## Instruction
Using the records below, find every line that includes "Email" and copy it.

* * * * * * *

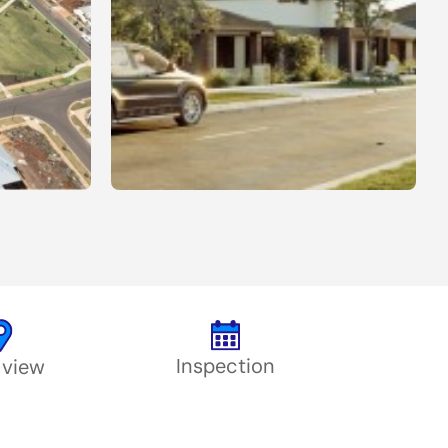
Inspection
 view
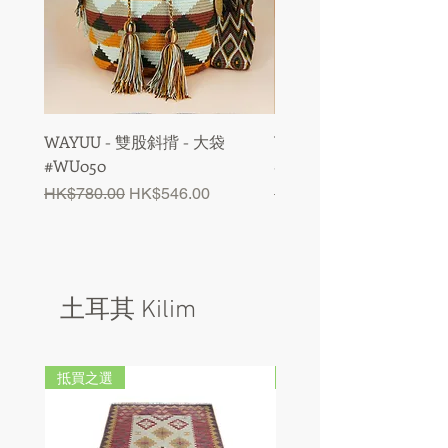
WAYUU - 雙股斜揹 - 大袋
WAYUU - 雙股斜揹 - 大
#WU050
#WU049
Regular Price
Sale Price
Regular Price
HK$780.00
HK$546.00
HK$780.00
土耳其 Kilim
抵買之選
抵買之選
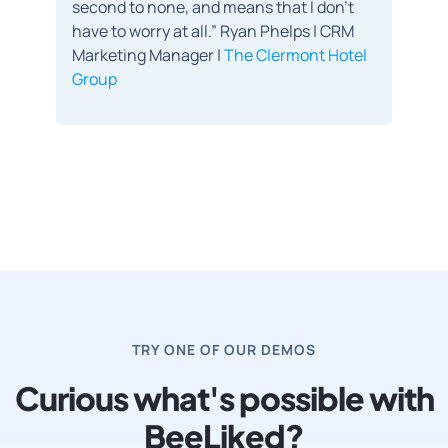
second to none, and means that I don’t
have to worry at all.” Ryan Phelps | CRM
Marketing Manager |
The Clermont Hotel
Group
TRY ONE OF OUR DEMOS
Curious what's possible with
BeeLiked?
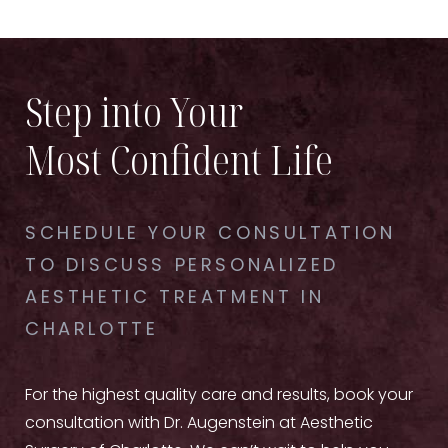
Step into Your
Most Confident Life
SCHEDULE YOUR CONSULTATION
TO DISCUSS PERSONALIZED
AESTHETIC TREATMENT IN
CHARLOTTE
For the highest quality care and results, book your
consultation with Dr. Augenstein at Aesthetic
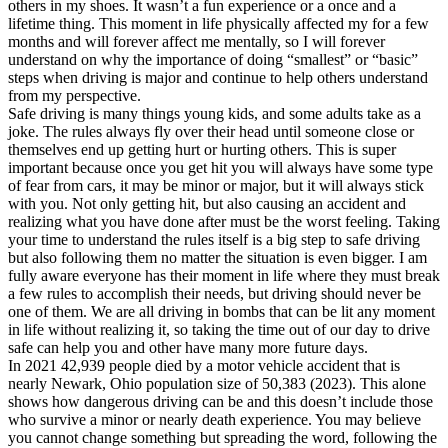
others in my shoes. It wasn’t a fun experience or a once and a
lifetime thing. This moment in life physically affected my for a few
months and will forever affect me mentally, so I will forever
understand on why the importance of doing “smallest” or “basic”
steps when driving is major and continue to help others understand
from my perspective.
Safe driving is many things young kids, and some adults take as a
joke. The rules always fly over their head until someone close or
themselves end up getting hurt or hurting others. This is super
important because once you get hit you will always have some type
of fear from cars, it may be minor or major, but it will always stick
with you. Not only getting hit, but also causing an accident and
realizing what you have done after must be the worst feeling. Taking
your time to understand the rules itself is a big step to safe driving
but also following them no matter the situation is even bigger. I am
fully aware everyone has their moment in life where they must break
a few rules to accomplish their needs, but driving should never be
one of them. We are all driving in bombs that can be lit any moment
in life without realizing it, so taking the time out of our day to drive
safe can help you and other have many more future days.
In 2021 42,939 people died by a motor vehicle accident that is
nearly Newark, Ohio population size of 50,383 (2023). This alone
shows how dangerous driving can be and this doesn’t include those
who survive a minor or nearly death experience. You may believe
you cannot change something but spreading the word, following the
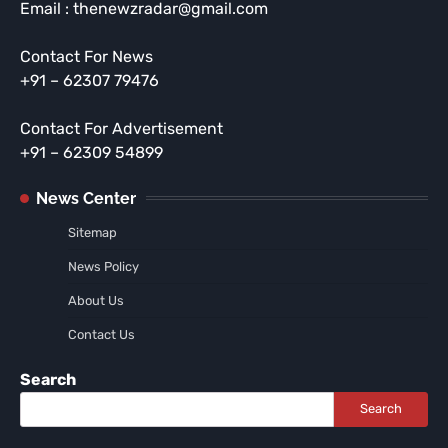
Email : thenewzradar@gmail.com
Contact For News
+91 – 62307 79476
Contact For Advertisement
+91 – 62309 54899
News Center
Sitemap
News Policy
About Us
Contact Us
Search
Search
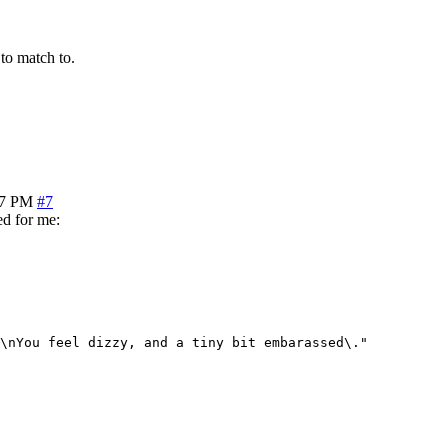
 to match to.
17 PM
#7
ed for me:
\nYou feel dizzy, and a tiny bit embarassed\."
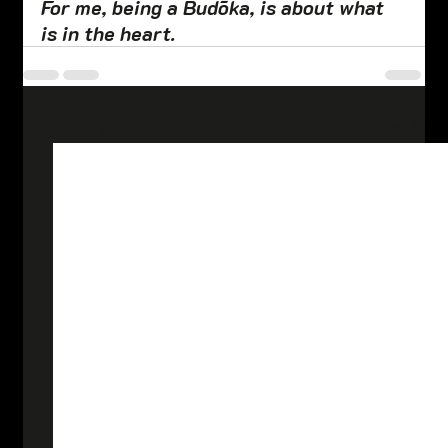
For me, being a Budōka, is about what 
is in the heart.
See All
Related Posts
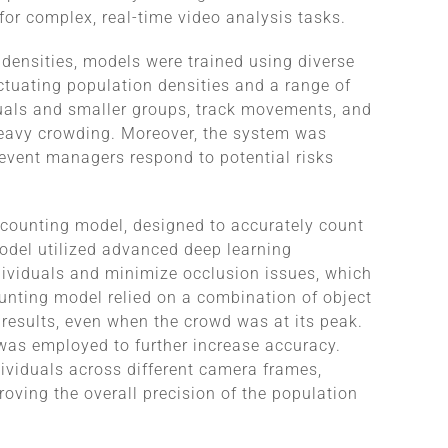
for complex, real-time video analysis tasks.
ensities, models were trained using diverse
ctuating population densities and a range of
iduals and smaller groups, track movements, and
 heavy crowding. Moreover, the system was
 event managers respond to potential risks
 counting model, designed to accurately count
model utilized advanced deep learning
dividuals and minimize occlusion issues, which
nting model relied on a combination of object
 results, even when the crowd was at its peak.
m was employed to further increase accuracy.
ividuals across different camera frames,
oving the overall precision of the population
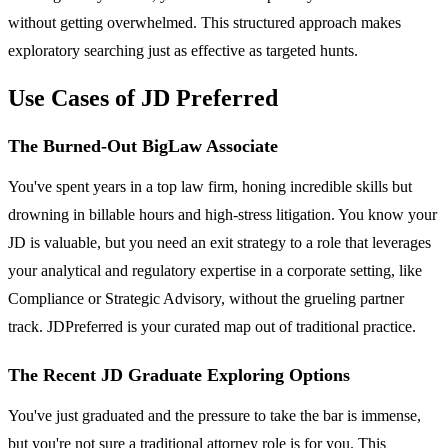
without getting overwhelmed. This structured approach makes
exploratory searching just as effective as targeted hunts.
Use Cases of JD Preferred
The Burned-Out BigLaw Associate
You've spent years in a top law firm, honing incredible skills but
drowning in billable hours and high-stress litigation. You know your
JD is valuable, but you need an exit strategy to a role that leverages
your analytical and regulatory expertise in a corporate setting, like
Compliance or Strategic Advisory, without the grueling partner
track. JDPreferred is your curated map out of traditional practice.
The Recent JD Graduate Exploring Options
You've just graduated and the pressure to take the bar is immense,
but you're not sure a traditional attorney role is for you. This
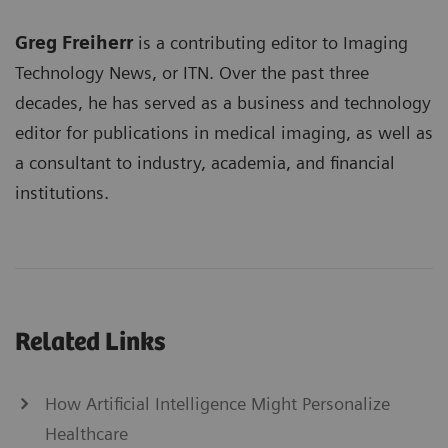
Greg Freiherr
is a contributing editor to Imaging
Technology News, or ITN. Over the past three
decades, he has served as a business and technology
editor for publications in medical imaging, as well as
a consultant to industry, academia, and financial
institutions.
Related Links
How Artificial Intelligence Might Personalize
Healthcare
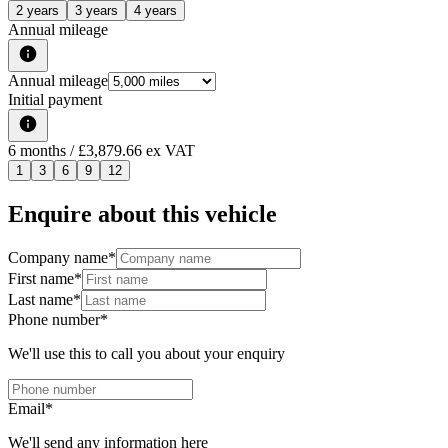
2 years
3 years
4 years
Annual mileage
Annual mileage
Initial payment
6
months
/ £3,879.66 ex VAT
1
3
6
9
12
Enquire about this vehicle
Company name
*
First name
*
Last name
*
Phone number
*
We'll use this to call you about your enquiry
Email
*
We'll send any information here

* * * * * * *

## Output for this task
Email : thenewzradar@gmail.com
Email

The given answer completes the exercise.